Bu bağlamda Cumhurbaşkanımızın son yıllardaki çok vektörlü diplomasi çizgisi (NATO, AB Gümrük Birliği güncellemesi, Körfez sermayesi, Türk Devletleri Teşkilatı ve Asya gündemi) koridor siyasetinde eşzamanlı angajman doktrini yaratıyor. Türkiye’nin Çin ile temasları, bu uyumlaştırmanın enerji, altyapı finansmanı ve sınır ötesi e-ticaret başlıklarında somut yol haritaları üretme şansını büyüttü. Bu çizginin ticarete pozitif yansıması da sektör dosyalarını (tarım-gıda, petrokimya türevleri, beyaz eşya, batarya ve elektrikli mobilite yan sanayi) hızlıca kurumsallaştırdığımız ölçüde görünür olacak.

Öte yandan seçici karşılaştırmalı üstünlük ve “akıllı korumacılık” yaklaşımını netleştirmeliyiz. Türkiye’nin Çin menşeli bazı ürünlere uyguladığı ilave gümrük vergileri, salt korumacılık değil; yerli üretim–istihdam–teknoloji tabanı ile tüketici refahı arasında optimizasyon arayışı. Bu tür kararların orta-uzun vadede tedarikçiyle ortak üretim ve yerlileştirme şartlarına bağlanması, açığı azaltmada daha da etkili olur.
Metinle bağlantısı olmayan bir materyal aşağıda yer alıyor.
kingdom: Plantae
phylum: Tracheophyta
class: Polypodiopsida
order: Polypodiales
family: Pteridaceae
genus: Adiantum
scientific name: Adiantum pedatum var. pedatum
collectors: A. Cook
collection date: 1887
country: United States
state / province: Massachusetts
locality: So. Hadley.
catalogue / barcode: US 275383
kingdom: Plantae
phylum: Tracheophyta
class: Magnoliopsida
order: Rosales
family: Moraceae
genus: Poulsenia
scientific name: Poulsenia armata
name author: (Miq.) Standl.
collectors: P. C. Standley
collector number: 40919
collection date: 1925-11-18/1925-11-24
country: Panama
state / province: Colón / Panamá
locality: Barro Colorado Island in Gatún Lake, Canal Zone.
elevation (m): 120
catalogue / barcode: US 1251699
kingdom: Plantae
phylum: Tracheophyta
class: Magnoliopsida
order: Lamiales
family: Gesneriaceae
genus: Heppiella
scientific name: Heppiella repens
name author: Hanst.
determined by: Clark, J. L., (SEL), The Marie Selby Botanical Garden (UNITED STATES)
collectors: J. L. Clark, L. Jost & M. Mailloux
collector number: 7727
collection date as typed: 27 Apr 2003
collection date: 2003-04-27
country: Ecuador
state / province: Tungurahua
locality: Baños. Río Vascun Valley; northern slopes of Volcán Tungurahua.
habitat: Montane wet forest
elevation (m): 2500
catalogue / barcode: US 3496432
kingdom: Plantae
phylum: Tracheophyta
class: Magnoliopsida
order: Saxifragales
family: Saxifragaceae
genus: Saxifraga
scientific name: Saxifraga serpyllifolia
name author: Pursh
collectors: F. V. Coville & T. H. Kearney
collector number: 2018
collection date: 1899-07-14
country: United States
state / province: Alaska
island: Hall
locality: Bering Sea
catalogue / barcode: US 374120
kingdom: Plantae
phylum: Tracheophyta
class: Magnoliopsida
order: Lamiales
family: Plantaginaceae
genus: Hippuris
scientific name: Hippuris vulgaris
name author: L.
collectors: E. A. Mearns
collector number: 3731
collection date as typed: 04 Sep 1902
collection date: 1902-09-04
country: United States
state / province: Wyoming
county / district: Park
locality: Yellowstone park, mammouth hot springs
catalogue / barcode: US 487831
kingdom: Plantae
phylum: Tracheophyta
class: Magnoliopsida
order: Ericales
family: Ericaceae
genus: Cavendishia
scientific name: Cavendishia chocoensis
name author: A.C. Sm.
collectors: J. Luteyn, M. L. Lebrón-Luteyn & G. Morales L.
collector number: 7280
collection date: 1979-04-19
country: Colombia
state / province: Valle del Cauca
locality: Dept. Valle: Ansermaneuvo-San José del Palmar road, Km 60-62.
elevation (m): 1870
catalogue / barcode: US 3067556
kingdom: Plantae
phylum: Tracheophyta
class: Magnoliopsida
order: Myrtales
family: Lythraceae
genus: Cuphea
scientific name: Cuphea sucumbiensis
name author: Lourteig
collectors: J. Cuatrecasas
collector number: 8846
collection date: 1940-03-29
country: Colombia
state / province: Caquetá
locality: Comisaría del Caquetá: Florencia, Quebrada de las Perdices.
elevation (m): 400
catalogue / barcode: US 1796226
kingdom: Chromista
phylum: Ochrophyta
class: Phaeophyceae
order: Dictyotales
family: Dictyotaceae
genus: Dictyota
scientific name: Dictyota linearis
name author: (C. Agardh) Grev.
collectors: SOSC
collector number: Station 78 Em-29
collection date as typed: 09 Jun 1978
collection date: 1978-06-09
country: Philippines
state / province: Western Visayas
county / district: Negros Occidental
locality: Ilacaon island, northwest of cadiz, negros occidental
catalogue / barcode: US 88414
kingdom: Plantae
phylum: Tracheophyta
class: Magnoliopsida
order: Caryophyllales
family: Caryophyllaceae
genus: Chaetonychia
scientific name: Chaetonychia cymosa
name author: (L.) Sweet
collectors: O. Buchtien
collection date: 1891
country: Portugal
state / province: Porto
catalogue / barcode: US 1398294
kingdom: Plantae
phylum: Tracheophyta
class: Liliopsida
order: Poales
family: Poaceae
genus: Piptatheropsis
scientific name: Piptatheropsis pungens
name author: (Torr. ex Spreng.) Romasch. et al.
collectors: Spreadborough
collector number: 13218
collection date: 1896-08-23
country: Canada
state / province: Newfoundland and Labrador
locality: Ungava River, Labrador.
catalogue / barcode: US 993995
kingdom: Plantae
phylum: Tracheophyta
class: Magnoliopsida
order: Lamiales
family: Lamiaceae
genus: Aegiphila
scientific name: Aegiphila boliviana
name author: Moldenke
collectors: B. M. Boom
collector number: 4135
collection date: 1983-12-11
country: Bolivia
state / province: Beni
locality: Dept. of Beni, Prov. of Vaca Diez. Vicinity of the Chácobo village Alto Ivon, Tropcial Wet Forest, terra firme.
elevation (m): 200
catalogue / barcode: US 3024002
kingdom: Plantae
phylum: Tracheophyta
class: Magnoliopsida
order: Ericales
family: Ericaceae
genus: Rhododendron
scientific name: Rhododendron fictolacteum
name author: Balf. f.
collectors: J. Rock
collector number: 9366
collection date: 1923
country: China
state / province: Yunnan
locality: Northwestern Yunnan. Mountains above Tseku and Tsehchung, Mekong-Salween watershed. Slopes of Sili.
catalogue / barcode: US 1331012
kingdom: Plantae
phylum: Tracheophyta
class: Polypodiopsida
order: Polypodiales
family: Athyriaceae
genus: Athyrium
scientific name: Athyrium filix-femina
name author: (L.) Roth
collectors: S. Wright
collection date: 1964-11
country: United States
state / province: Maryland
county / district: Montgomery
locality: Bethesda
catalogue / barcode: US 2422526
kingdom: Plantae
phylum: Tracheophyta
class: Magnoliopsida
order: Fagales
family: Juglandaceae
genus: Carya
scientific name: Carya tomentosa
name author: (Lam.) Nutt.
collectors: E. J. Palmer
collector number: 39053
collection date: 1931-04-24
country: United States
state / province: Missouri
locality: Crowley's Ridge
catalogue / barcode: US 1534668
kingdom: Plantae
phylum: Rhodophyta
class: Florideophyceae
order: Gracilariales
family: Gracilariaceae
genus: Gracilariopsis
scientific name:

Bir diğer kritik başlık, transit ülke konumundan lojistik–finans–veri platformu olmaya geçiş zorunluluğumuz. Ben inanıyorum ki Marmara liman ekosistemi, BTK–Kars kapısı ve Zengezur/Basra–Karadeniz–Avrupa bağlantılarının kavşağında Türkiye, hizmet katma değerini belirgin biçimde büyütebilir.

Son olarak, ticaret açığının yapısal niteliğiyle yüzleşirken ürün karmasını da yeniden tasarlamak zorundayız. Çin pazarına girişte tarımsal-gıda ürünleri (kuruyemiş, meyve-sebze işleme, kaliteli zeytinyağı ve markalı atıştırmalıklar) kısa vadeli bir nefes olabilir. Asıl kalıcı etki ise orta-ileri teknoloji ara malı ve sistem bileşenlerinde gelebilir. Bunun yolu da ortak Ar-Ge merkezleri, karşılıklı yatırım fonları, e-ihracat platformları ve yerli tedarik zinciri taahhütlerinden geçiyor.

Son söz: Dış politikadaki isabetli adımlar, ekonomi-lojistik-finans mimarisine çevrilmedikçe tam etkisini göstermez. Çin’de verilen fotoğraf benim için önemli bir başlangıç notası. Türkiye, Cumhurbaşkanımız Sayın Erdoğan’ın kararlı ve ılımlı diplomasisiyle koridorların geometrisini değil, ritmini belirleyebilecek bir ülke. Bunu başarmanın anahtarı açık: öngörülebilir regülasyon, şeffaf geçiş rejimi, teknolojiyle entegre altyapı ve çok vektörlü diplomasi. Bugün attığımız diplomatik adımların ticarete ve istihdama olumlu yansımalarını göreceğimiz kesin; sürdürülebilir olması için ise bu dört ekseni aynı anda ve ısrarla çalıştırmalıyız.